Wilmer recalled being present at the Argonne during the Meuse-Argonne Offensive, part of the final allied offensive of the war, on October 29, when she was dressed as a dough boy (the nickname for U.S. soldiers) as a barrage was underway.
There, she said, she felt suddenly ill and smelled “burning cabbage and bad onions and then I realized it was chlorine. Gas shells were breaking all around me.”
Chlorine gas, first developed by the Germans, caused coughing, choking and, in some cases, severe lung damage, with Wilmer’s exposure contributing primarily to her post-war recovery needs.
As she grew sicker, Wilmer said she grew faint and stumbled into an abandoned German dugout where she lay for some five hours before hearing voices and walking out to find stretcher bearers, who she joined. It was her second time being gassed, though the first time, October 18, was far less serious.
Undoubtedly, Wilmer was suffering on an ongoing basis from the effects of the gas burning her lungs, though she noted she would not give up her work and continued to entertain the soldiers via her readings at the base camp, rather than the front, despite her discomfort.
She recalled the fateful day, commemorated each year even today as Veterans Day, November 18, when a colonel appeared, smiling, and reported that word had come over the radio that the Armistice had been signed and the war would end.
“Immediately a mighty cheer went up, and then those 2,000 lads sang the doxology as I never heard it sung before – and never expect to again. And then this officer said to me: ‘Miss Wilmer [sic], if you have a breath left in you, will you recite the salute to the flag?’”
She did, after which the soldiers sang “The Star Spangled Banner” and “My Country ‘Tis of Thee.”

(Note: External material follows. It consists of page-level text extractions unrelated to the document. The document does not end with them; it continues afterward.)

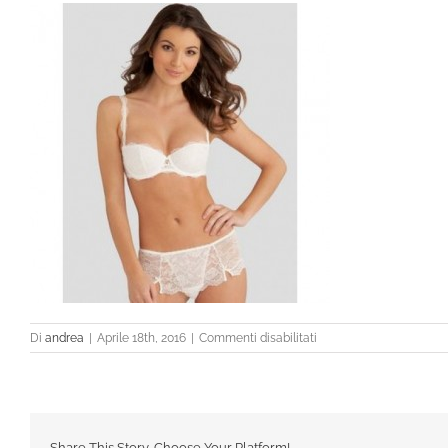
su
Di
andrea
|
Aprile 18th, 2016
|
Commenti disabilitati
3622intero
Share This Story, Choose Your Platform!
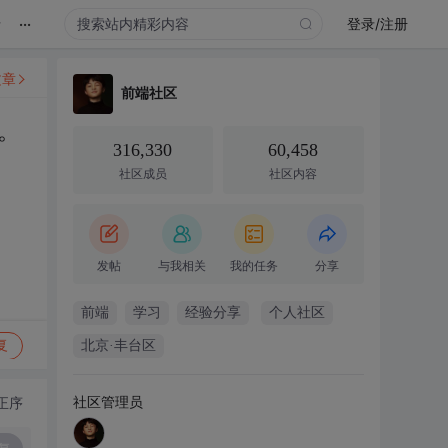
...
录
登录/注册
文章
前端社区
。
316,330
60,458
社区成员
社区内容
发帖
与我相关
我的任务
分享
前端
学习
经验分享
个人社区
复
北京·丰台区
社区管理员
正序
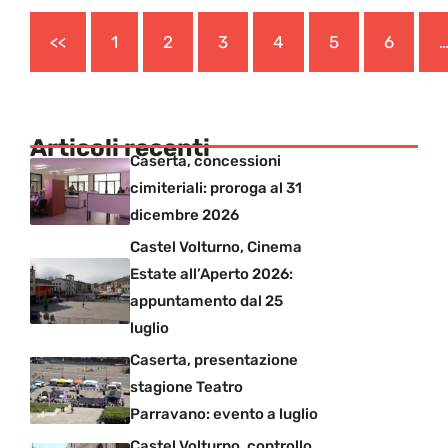
<<
1
2
3
4
5
6
Articoli recenti
Caserta, concessioni
cimiteriali: proroga al 31
dicembre 2026
Castel Volturno, Cinema
Estate all’Aperto 2026:
appuntamento dal 25
luglio
Caserta, presentazione
stagione Teatro
Parravano: evento a luglio
Castel Volturno, controllo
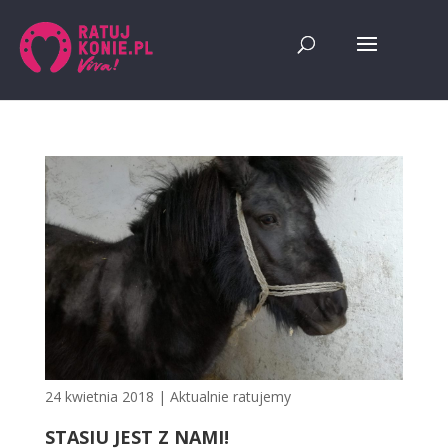
24 kwietnia 2018
|
Aktualnie ratujemy
STASIU JEST Z NAMI!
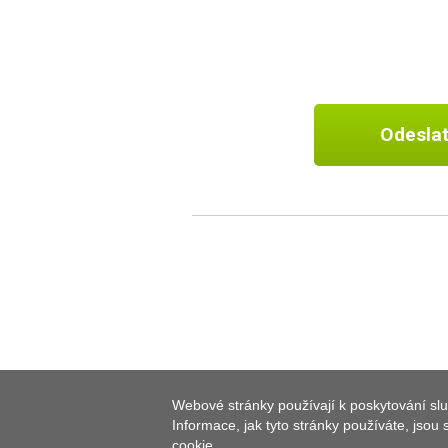
Odesla
Webové stránky používají k poskytování slu
Informace, jak tyto stránky používáte, jsou
cookie.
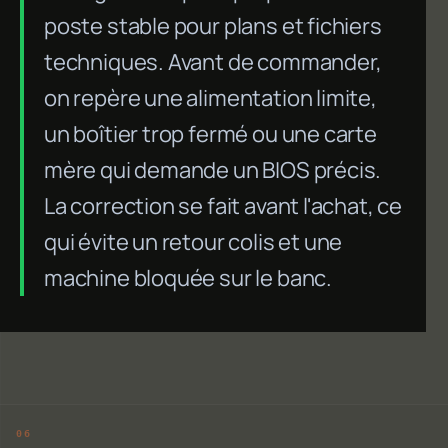
poste stable pour plans et fichiers
techniques. Avant de commander,
on repère une alimentation limite,
un boîtier trop fermé ou une carte
mère qui demande un BIOS précis.
La correction se fait avant l'achat, ce
qui évite un retour colis et une
machine bloquée sur le banc.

Wilmer recalled, “One young fellow said: ‘Gee, ain’t it great?’ And then, in a sorrowful tone, ‘And my buddy killed only this morning and can’t be here for it.'”
Wilmer sailed for home, hiring a nurse, Mrs. Jane Redfield Vose, while in New York to assist in her care, as her injuries continued to plague her. She then headed for Chicago to visit the Sadlers, though even by then her condition necessitated that she be carried by two men into the house, according to the Indiana History blog, which added: “Once inside, Sadler’s two young children ran to greet their adopted aunt Sarah. Wilmer then needed restoratives to allow her to speak to reporters.”

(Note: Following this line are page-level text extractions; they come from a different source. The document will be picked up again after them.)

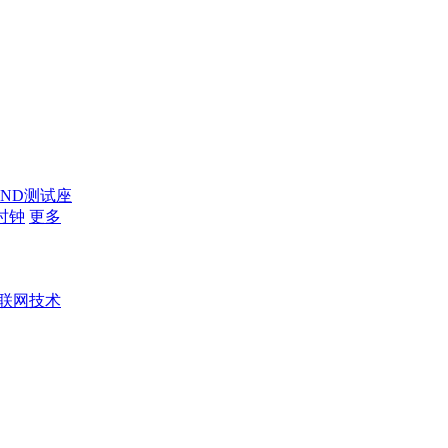
AND测试座
时钟
更多
联网技术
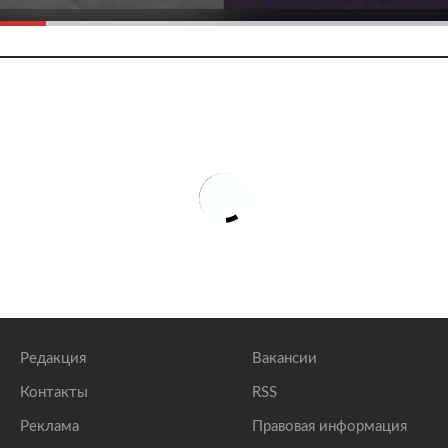
Редакция
Вакансии
Контакты
RSS
Реклама
Правовая информация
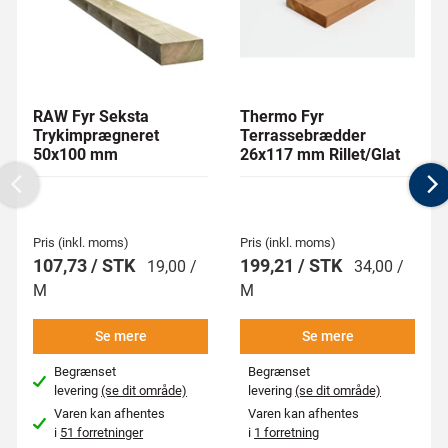
RAW Fyr Seksta
Thermo Fyr
Trykimprægneret
Terrassebrædder
50x100 mm
26x117 mm Rillet/Glat
Previous
N
Pris (inkl. moms)
Pris (inkl. moms)
107,73 / STK
199,21 / STK
19,00 /
34,00 /
M
M
Se mere
Se mere
Begrænset
Begrænset
levering
(se dit område)
levering
(se dit område)
Varen kan afhentes
Varen kan afhentes
i
51 forretninger
i
1 forretning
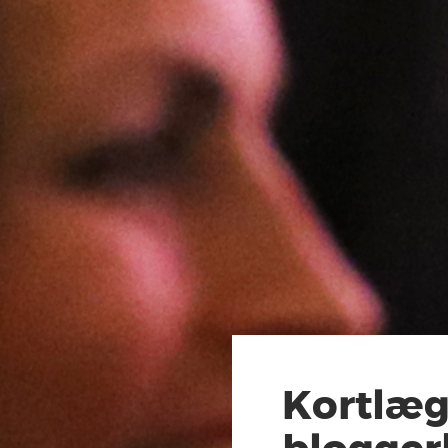
Kortlæg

And though the Chicago Tribune article reported she received the French Croix de Guerre medal for her service, that was not confirmed in YMCA publications listing decorations received by Y personnel.

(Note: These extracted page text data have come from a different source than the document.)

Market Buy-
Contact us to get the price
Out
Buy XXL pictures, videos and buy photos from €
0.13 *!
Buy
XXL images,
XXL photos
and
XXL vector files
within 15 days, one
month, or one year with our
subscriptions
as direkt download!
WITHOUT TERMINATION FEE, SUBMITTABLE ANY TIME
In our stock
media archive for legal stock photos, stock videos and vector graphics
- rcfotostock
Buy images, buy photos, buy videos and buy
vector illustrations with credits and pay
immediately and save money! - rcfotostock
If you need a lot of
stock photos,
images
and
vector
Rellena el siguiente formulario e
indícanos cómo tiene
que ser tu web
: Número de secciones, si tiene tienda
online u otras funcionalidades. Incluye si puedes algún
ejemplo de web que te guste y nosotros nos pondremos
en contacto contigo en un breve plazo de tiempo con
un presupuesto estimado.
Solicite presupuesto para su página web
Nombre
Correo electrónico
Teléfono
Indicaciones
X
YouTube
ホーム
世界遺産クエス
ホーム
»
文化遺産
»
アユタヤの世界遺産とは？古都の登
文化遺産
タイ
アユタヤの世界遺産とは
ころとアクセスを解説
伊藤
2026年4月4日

After spending time with her parents in Hobart, Wilmer was sufficiently recovered by April of 1919 to deliver a speech in Indianapolis titled, “My Experiences in War.”
She continued to speak through the 1920s with her July 14, 1949, obituary noting that she opened a confectionary shop selling sweets in 1928, though it failed during the Great Depression.
Her obituary also reported she had a married daughter named Elizabeth Ann Wales, who would have been born around 1921 or 1922. The “Women in WWI” site suggests the daughter was likely adopted, given her busy touring schedule in the 1920s (a granddaughter, Dianna Kathleen Wales, was also listed).
Sarah Wilmer also continued to serve others the rest of her life through social work, including work with the deaf, besides joining the home front effort during World War II, where she worked in war production on the graveyard shift at the General Motors factory near her Rochester, New York, residence at the time. It was a fitting continuation of the remarkable work of a one-time Hoosier girl and nationally renowned star.